The Bible says that Jesus “disarmed principalities and powers, [and] He made a public spectacle of them, triumphing over them” (Colossians 2:15). At the cross, Christ’s victory over Satan, over the forces of evil, was secured. As the Bible says: “Inasmuch then as the children have partaken of flesh and blood, He [Jesus] Himself likewise shared in the same, that through death He might destroy him who had the power of death, that is, the devil” (Hebrews 2:14). And, in His triumph, we have ours “Thanks be to God, who gives us the victory through our Lord Jesus Christ” (1 Corinthians 15:57). By faith, we can partake in the fruit of His victory—eternal life on a new earth, one without the great controversy that makes life so hard for us.

Satan is real, Jesus is real, and the great controversy is real, and with what modern science and technology have shown us, we of all generations should take this as a reality. Yes, Satan is still alive. He “walks about like a roaring lion, seeking whom he may devour” (1 Peter 5:8)—which explains so much of the evil and turmoil in the world and in our own lives. But his ultimate demise is as certain as our ultimate redemption in Jesus if we stay connected to Jesus by faith.

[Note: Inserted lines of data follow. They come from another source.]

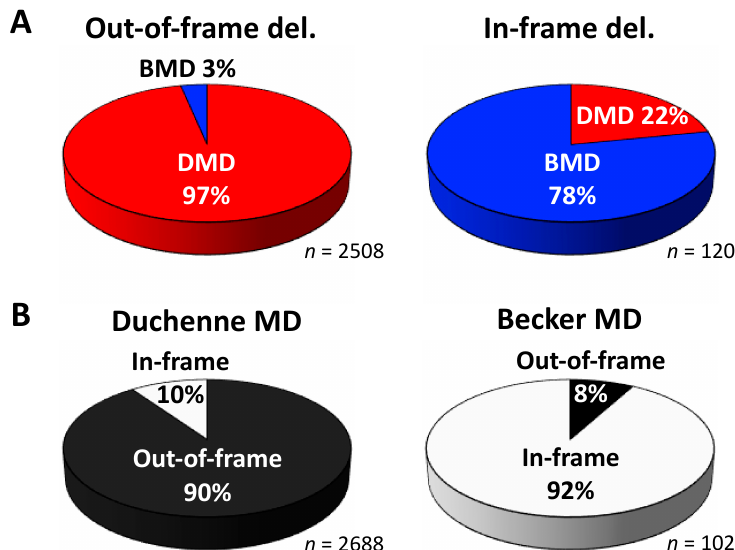
Figure 3. Proportions of phenotypes and frame types in deletion (del.) mutations. The analysis was performed using a total of 3712 patients having deletions arising within the region of exons 2–78 to which the definition of frameshift: out-of- or in-frame is applied. Patients without diagnosis with DMD or BMD were excluded from the analysis. ( A ) “Frame type-based” phenotype ratios indicating that 22% of patients having in-frame deletions are associated with DMD. ( B ) “Phenotype-based” frame type ratios that define the reading frame rule [19,20].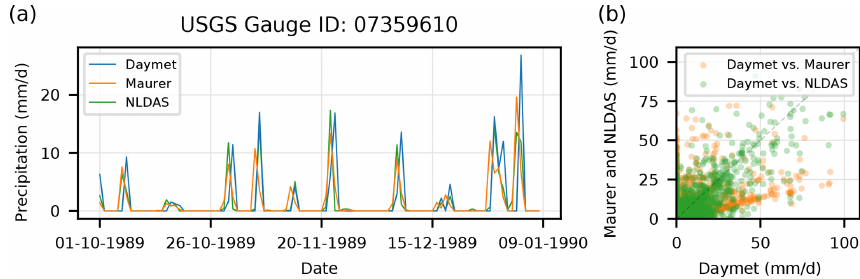
Figure 1. Illustration of the relationship between three CAMELS precipitation products at a randomly selected basin (USGS ID 07359610). Panel (a) shows the first 100d of precipitation data from all three products during the test period, and panel (b) shows scatter between the three products over the full test period. The scatter shown in (b) is the data uncertainty that we would like to mitigate. In this particular basin, there appears to be a 1d shift between Daymet and Maurer, which is common in the CAMELS data set (this shift is apparent in 325 of the 531 basins; see Fig. 2).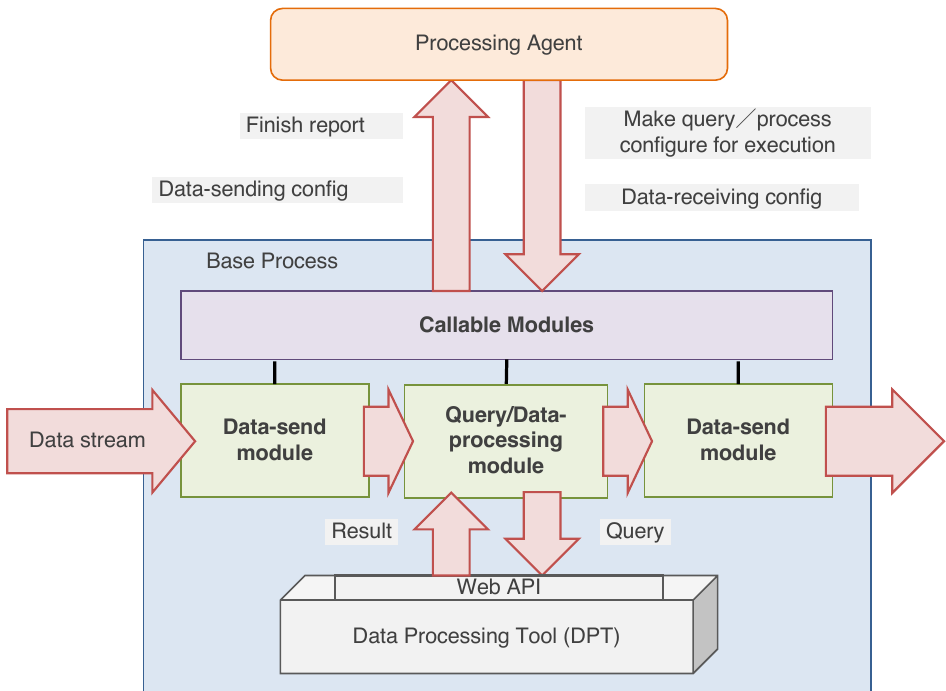
Figure 5. Structure diagram of a base process in a DPA. The blue part represents the base process. The green boxes are modules that transfer data and process them via DPT functions. The purple box represents methods callable from the agent (brain) part.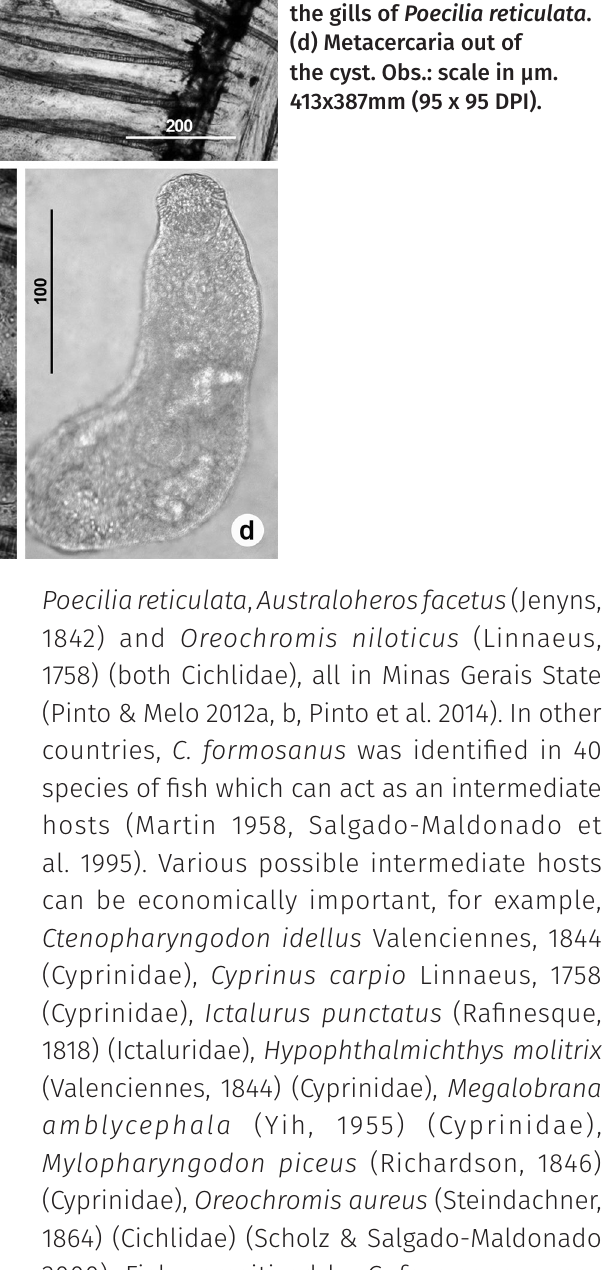
Figure 1. Centrocestus formosanus (a) Cercaria obtained from Melanoides tuberculata collected in Parque do Ingá, Maringá. (b) Gills of Poecilia reticulata infected with metacercaria. (c) Metacercaria obtained from the gills of Poecilia reticulata . (d) Metacercaria out of the cyst. Obs.: scale in μm. 413x387mm (95 x 95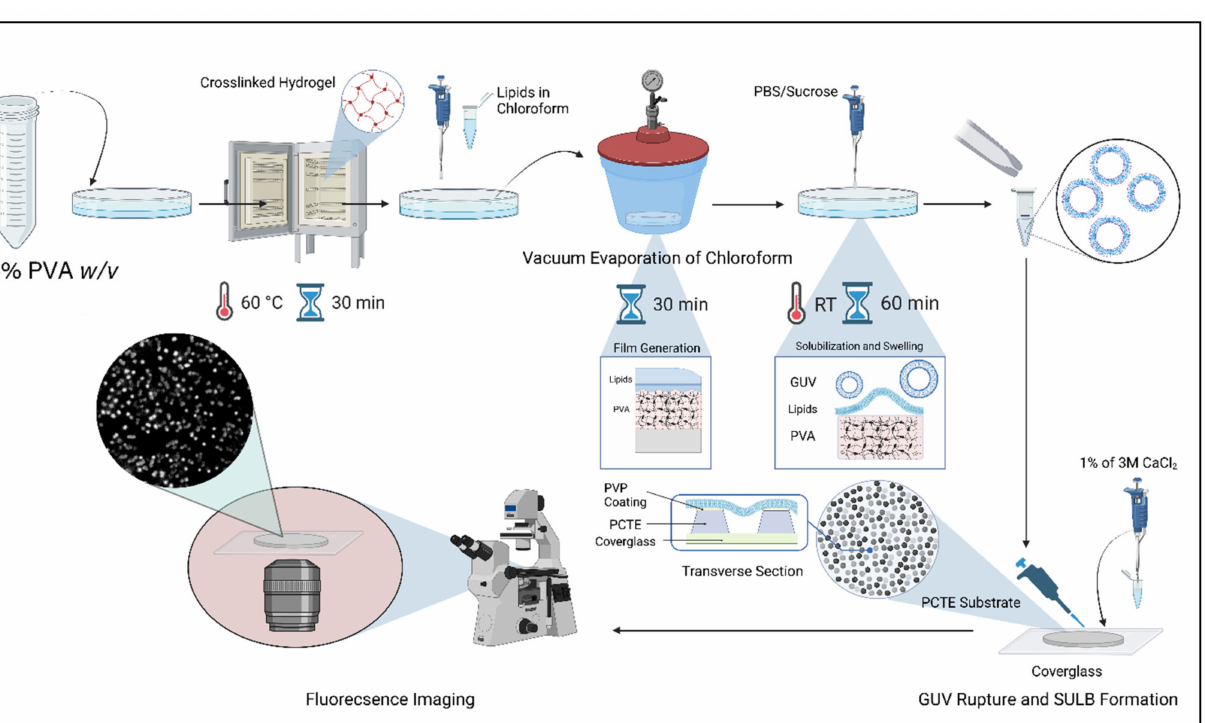
Figure 1. Preparation of suspended lipid bilayer on PCTE substrate. The schematic shows the procedure for SULB platform preparation. GUVs prepared with gel-assisted technique are ruptured and spread over PCTE polymeric substrate placed on a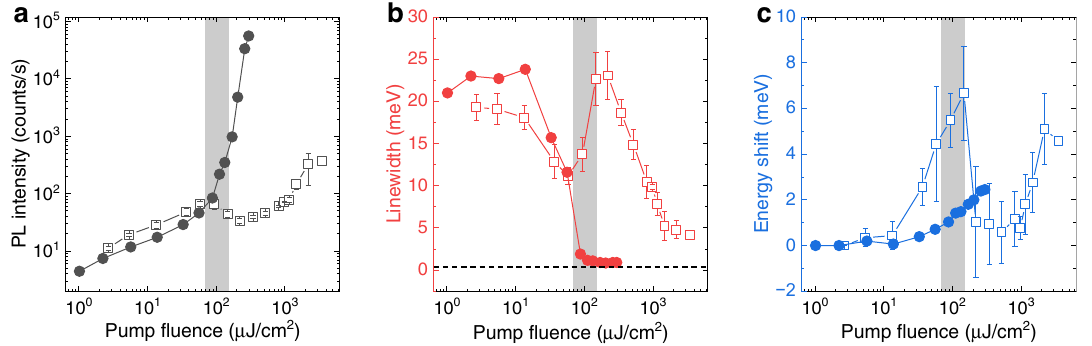
Fig. 5 | Power dependence of single and square-shaped pump spots. a – c PL intensity,linewidth,andpeakenergyshiftofspatiallyresolvedspectraversuspump fl uence pumped by single (open squares) and four (solid circles) laser spots. Error barscorrespondtothestandarddeviationover fi vedifferentsamplelocations.The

Clifford Goldstein writes from Tennessee and is a frequent contributor to Signs of the Times®.

1. Rudolf Bultmann, New Testament and Mythology, and Other Basic Writings, ed. and trans. Schubert M. Ogden (Philadelphia: Fortress Press, 1984), 4.

2. “How Many Habitable Planets Are out There?” SETI Institute, October 29, 2020, https://www.seti.org/press-release/how-many-habitable-planets-are-out-there.

3. T. S. Eliot, The Complete Poems and Plays: 1909–1950 (New York: Harcourt Brace, 1980), 98.

4. Friedrich Nietzsche, On the Genealogy of Morals (New York: Random House, 1967), 52.